The American Association of State Highway and Transportation Officials recently joined a new national effort launched by the U.S. Department of Transportation to formally adopt the National Roadway Safety Strategy or NRSS in order to reduce fatalities and serious injuries on U.S. highways.
[Above image by AASHTO]
The NRSS – unveiled by USDOT in January 2022 – outlines a “comprehensive approach” to reversing the rise in traffic fatalities and serious injuries on the nation’s highways, roads, and streets.
USDOT Secretary Pete Buttigieg noted that the NRSS “Call to Action” invites all organizations and individuals to participate and share how they will actively reduce deaths and injuries on the nation’s roadways, expand adoption of the Safe System approach and a zero fatalities vision, and transform how the nation thinks about road safety.
AASHTO, along with two of its members – Washington State Department of Transportation and Missouri Department of Transportation – join a group of “First Movers” that have committed to action to make communities around the country safer.
“AASHTO and its membership are proud to stand with Secretary Buttigieg in his ‘Call to Action’ to deal with the devastating number of roadway fatalities and injuries—a national health crisis we all have a responsibility to remedy,” said AASHTO President and Washington State DOT Secretary Roger Millar, who has identified safety as a key focus area for his one-year term.
“Safety has always been a top priority for AASHTO and state departments of transportation across the country, but it is clear from the rise in fatalities and serious injuries that we all need to do more,” he added in a statement.
“Through this commitment to the NRSS as a ‘First Mover,’ AASHTO redoubles its focus to make sustained, substantial improvement in safety on our nation’s roads toward zero deaths,” Millar said.
[Editor’s note: USDOT Secretary Buttigieg touched on several of those topics during a speech at the AASHTO 2022 Annual Meeting in Orlando.]
To support this commitment, AASHTO said it plans to engage in several key initiatives:
- Conduct a safety summit on incorporating safety more comprehensively throughout state department of transportation activities and the project lifecycle.
- Develop resources to support implementation of the safe system approach throughout all facets of a state DOT’s work and among all staff.
- Update the AASHTO “Green Book” to provide expanded discussions of flexibility in existing design guidelines to more comprehensively address the needs of all road users from environmental, contextual, and community perspectives.
- Advance safety in project decisions through research on safe system implementation, active transportation safety, and data-driven analysis.
- Update the AASHTO “Highway Safety Manual” with additional research-based methods for considering safety impacts of decisions on additional facility types and more comprehensive consideration of pedestrian and bicyclist safety, among other commitments.
- Share among state methods for quantitatively including safety-related equity issues in programming and project decisions.

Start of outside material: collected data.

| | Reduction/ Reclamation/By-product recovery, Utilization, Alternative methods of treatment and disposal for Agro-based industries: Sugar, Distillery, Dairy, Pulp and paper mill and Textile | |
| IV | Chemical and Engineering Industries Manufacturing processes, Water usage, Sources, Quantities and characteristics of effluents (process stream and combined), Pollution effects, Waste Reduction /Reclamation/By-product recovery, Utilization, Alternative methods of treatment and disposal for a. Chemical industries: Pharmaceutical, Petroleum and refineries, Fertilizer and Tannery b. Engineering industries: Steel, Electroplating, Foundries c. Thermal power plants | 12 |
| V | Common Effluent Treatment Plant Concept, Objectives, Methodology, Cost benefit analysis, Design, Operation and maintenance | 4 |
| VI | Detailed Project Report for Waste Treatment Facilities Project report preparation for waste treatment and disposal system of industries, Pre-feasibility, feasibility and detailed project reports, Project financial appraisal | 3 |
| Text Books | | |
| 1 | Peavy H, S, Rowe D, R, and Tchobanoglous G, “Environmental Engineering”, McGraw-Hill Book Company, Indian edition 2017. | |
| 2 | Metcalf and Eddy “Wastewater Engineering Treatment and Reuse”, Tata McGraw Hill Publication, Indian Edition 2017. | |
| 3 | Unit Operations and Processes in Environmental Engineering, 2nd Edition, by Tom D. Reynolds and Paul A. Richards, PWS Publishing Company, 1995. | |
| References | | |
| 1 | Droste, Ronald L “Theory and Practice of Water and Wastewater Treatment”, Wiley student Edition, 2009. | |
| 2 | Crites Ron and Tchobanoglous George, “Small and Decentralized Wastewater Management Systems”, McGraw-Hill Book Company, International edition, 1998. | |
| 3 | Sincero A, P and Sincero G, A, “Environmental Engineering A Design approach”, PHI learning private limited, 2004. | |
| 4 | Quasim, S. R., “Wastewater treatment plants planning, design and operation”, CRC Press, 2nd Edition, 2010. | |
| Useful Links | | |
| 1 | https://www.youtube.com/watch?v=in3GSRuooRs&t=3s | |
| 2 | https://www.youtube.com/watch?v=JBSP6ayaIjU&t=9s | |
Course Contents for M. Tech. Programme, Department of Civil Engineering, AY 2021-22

- Promote a culture of safety across the AASHTO community and within state DOTs.
“State DOTs and AASHTO have been on a long, steady march to improve roadway safety, but progress slowed in the decade before the COVID pandemic,” noted Jim Tymon, AASHTO executive director.
“We then experienced the sharp increase in traffic fatalities during pandemic, which spurred state DOTs to redouble efforts on proven countermeasures and to approach the crisis more holistically,” he added.
“State DOTs play a vital role in reducing roadway fatalities and injuries and we look forward to seeing the progress we can make in this partnership,” he said.